(Passage provided):
Rev 88: iter_merge_sorted_revisions now basically works. in http://bzr.arbash-meinel.com/plugins/history_db

Mon Apr 12 21:58:14 BST 2010

At http://bzr.arbash-meinel.com/plugins/history_db

------------------------------------------------------------
revno: 88
revision-id: john at arbash-meinel.com-20100412205807-vvhx2cu0rd6bhu7f
parent: john at arbash-meinel.com-20100412200430-nocvykgmd2end0py
committer: John Arbash Meinel <john at arbash-meinel.com>
branch nick: history_db
timestamp: Mon 2010-04-12 15:58:07 -0500
message:
  iter_merge_sorted_revisions now basically works.
  
  I don't think it is perfect yet, as we don't handle the various flags
  that can be supplied for stop_rule.
  However, time for 'bzr log -n0 -r -10..-1' or -r-100..-1 goes from
  1.4s down to 0.97s.
  And so far the result is 'correct'. I assume because the default
  is 'with-merges', which should match the 'skip to lh parent and
  treat lh parent as a stop rev.'
  At least as long as both parts of the range are mainline revs.
-------------- next part --------------
=== modified file '__init__.py'

--- a/__init__.py	2010-04-12 20:04:30 +0000
+++ b/__init__.py	2010-04-12 20:58:07 +0000
@@ -377,14 +377,35 @@
             start_revision_id=start_revision_id,
             stop_revision_id=stop_revision_id, stop_rule=stop_rule,
             direction=direction)
-    # TODO: Consider what to do if the branch has not been imported yet. My gut
-    #       feeling is that we really want to do the import at this time. Since
-    #       the user would want the data, and it is possible to update a cache
-    #       with new values and return them *faster* than you could get them
-    #       out from scratch.

(Work to do):
**1.** According to the commit notice, how long did the log command take before the change?
**2.** Update the commit notice from "-------------- next part" up to and including "direction=direction)", replacing "direction" with "sort_order".

(Dataset records):
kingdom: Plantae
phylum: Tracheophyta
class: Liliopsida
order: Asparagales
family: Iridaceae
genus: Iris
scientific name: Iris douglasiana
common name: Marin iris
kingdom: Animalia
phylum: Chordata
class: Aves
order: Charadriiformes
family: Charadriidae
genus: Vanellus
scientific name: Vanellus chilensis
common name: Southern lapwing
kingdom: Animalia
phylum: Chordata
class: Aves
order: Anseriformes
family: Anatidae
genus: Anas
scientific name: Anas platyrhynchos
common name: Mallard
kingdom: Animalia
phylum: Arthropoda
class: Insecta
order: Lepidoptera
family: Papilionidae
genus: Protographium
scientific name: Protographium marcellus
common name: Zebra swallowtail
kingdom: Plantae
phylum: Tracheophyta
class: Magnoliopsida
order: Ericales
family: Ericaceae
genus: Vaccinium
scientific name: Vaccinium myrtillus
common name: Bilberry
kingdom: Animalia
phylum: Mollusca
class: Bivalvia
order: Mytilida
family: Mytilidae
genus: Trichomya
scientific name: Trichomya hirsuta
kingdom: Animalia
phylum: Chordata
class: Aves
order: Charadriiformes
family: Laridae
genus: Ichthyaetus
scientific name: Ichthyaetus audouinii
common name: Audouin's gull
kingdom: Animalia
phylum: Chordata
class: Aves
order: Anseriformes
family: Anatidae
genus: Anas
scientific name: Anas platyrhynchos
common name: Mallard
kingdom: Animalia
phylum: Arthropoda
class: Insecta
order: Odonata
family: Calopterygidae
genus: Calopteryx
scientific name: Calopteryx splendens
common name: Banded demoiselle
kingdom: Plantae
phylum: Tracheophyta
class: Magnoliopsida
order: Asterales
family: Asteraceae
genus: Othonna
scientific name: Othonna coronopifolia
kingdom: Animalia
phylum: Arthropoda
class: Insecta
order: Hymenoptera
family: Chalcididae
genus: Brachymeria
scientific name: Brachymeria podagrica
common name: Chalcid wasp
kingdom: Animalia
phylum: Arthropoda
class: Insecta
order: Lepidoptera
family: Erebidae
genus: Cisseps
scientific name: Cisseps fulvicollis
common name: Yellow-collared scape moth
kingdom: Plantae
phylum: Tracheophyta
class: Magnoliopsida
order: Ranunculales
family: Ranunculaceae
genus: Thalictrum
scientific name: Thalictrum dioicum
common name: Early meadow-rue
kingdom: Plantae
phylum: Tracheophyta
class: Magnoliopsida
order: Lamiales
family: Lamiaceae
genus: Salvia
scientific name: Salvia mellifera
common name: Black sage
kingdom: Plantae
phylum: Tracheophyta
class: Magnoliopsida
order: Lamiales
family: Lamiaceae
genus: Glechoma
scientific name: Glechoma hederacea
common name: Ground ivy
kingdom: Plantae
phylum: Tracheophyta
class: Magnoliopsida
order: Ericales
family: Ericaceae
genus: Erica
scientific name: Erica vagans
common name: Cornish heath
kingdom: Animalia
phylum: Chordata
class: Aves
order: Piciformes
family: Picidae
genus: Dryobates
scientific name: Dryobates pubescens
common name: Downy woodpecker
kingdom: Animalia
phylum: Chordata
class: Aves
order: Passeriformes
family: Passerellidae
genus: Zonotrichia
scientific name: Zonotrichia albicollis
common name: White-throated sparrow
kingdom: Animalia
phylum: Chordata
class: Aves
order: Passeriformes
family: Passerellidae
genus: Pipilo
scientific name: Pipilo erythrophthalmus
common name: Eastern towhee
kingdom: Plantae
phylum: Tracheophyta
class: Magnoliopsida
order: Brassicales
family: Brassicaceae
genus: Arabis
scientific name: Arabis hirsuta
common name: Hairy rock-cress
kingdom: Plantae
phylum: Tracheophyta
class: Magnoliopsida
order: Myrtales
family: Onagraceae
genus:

(Expected outputs):
**1.** 1.4 seconds.

**2.**
-------------- next part --------------
=== modified file '__init__.py'

--- a/__init__.py	2010-04-12 20:04:30 +0000
+++ b/__init__.py	2010-04-12 20:58:07 +0000
@@ -377,14 +377,35 @@
             start_revision_id=start_revision_id,
             stop_revision_id=stop_revision_id, stop_rule=stop_rule,
             sort_order=sort_order)